Depuis maintenant cinq ans, Edwin Avaert et sa compagne exploitent le restaurant Le petit prince de Ligne à l’entrée du village du même nom. À l’instar de tous ceux qui travaillent dans le secteur Horeca, voilà huit mois que ce jeune couple traverse une période extrêmement compliquée sur le plan professionnel en raison de la crise sanitaire.

Lors du premier confinement de mars dernier, ils avaient déjà dû mettre à l’arrêt leurs deux employés, à savoir un cuisinier et un serveur. Ces derniers sont à nouveau en chômage technique depuis que les cafés et les restaurants ont dû refermer leurs portes suite au retour en force de l’épidémie.

À l’époque de la première vague, Edwin et sa compagne avaient déjà dû s’adapter et innover, sans quoi celle-ci les aurait déjà engloutis financièrement.

"Durant la fermeture contrainte et forcée du restaurant, nous avons commencé à livrer gratuitement à domicile des plats tout préparés dans un vaste rayon géographique couvrant une bonne partie de la Wallonie Picarde.
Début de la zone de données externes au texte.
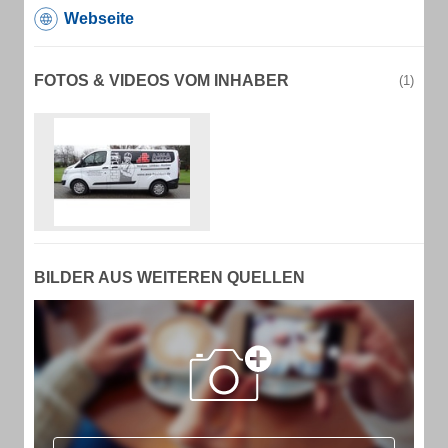
Webseite
FOTOS & VIDEOS VOM INHABER
(1)
BILDER AUS WEITEREN QUELLEN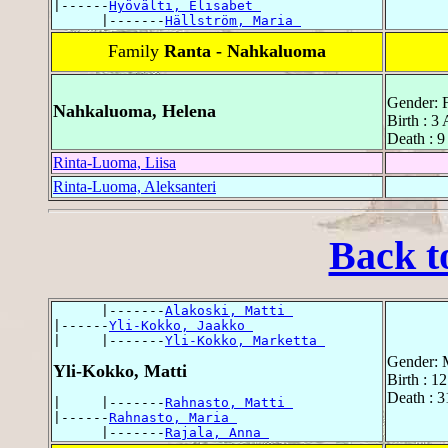
|------
Hyövälti, Elisabet 
      |-------
Hällström, Maria 
Family
Ranta - Nahkaluoma
Gender: 
Nahkaluoma, Helena
Birth : 3
Death : 9
Rinta-Luoma, Liisa
Rinta-Luoma, Aleksanteri
Back t
      |-------
Alakoski, Matti 
|------
Yli-Kokko, Jaakko 
|     |-------
Yli-Kokko, Marketta 
Gender: 
Yli-Kokko, Matti
Birth : 1
Death : 3
|     |-------
Rahnasto, Matti 
|------
Rahnasto, Maria 
      |-------
Rajala, Anna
Cette formule a remporté un succès inespéré auprès des clients ayant peur de se déplacer par crainte d’attraper le virus. Histoire d’éviter les contacts rapprochés, nous leur demandions de mettre l’argent dans une enveloppe tandis que leurs commandes étaient déposées dans un box devant leur porte."

Notre interlocuteur a également profité du lockdown pour agrandir son établissement en aménageant une nouvelle salle qui était prévue de longue date. Cette extension lui a permis à la sortie du confinement de maintenir le même nombre de tables tout en respectant les distanciations sociales. "Nous avons eu beaucoup de chance de pouvoir compter sur le retour d’une clientèle extrêmement fidèle et solidaire car ce n’est pas avec les seules aides gouvernementales que nous aurions pu nous en sortir." Hélas, c’était sans compter sur l’arrivée de la 2eme vague qui a contraint les dirigeants du pays à refermer l’Horeca et dans la foulée les commerces non essentiels pour éviter la saturation des hôpitaux.
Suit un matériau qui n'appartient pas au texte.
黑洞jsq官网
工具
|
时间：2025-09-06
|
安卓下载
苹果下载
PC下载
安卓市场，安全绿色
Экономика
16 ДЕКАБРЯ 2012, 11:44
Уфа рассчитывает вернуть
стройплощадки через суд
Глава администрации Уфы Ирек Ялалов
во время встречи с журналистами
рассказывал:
Pour Edwin et sa moitié, il a fallu de nouveau faire preuve d’imagination et se réinventer afin d’éviter de devoir mettre définitivement la clé sous le paillasson. Tout en poursuivant la livraison (service traiteur), le couple s’apprête à inaugurer une boutique de plats à emporter et de produits régionaux en attendant de pouvoir rouvrir le restaurant. Ce point de vente sera accessible du jeudi au samedi à partir du 12 novembre prochain. "La concurrence du take away est désormais beaucoup plus forte car de nombreux restaurateurs s’y sont mis à leur tour pour survivre."

Comme bon nombre de restaurateurs, ils ne sont pas tendres avec la manière dont le gouvernement gère cette crise sanitaire.

"C'est à nouveau l'Horeca que l'on pénalise alors que des études démontrent que ce secteur est responsable d'à peine 0,5% des contaminations Covid. Ces décisions sont d'autant plus incompréhensibles que les transports en commun sont quotidiennement bondés. En attendant, nous devons vivre sur nos réserves. Le premier confinement avait déjà fait de gros dégâts au sein de notre corporation mais celui-ci risque encore de faire bien plus mal et d'entraîner des faillites en cascade. Et personne ne peut garantir qu'il n'y aura pas une 3e vague! Personnellement, je connais des confrères qui ont décidé de jeter l'éponge. À ce stade, nous n'avons aucune certitude que les restaurants, du moins ceux n'ayant pas encore déposé le bilan, pourront rouvrir durant la période des fêtes de fin d'année."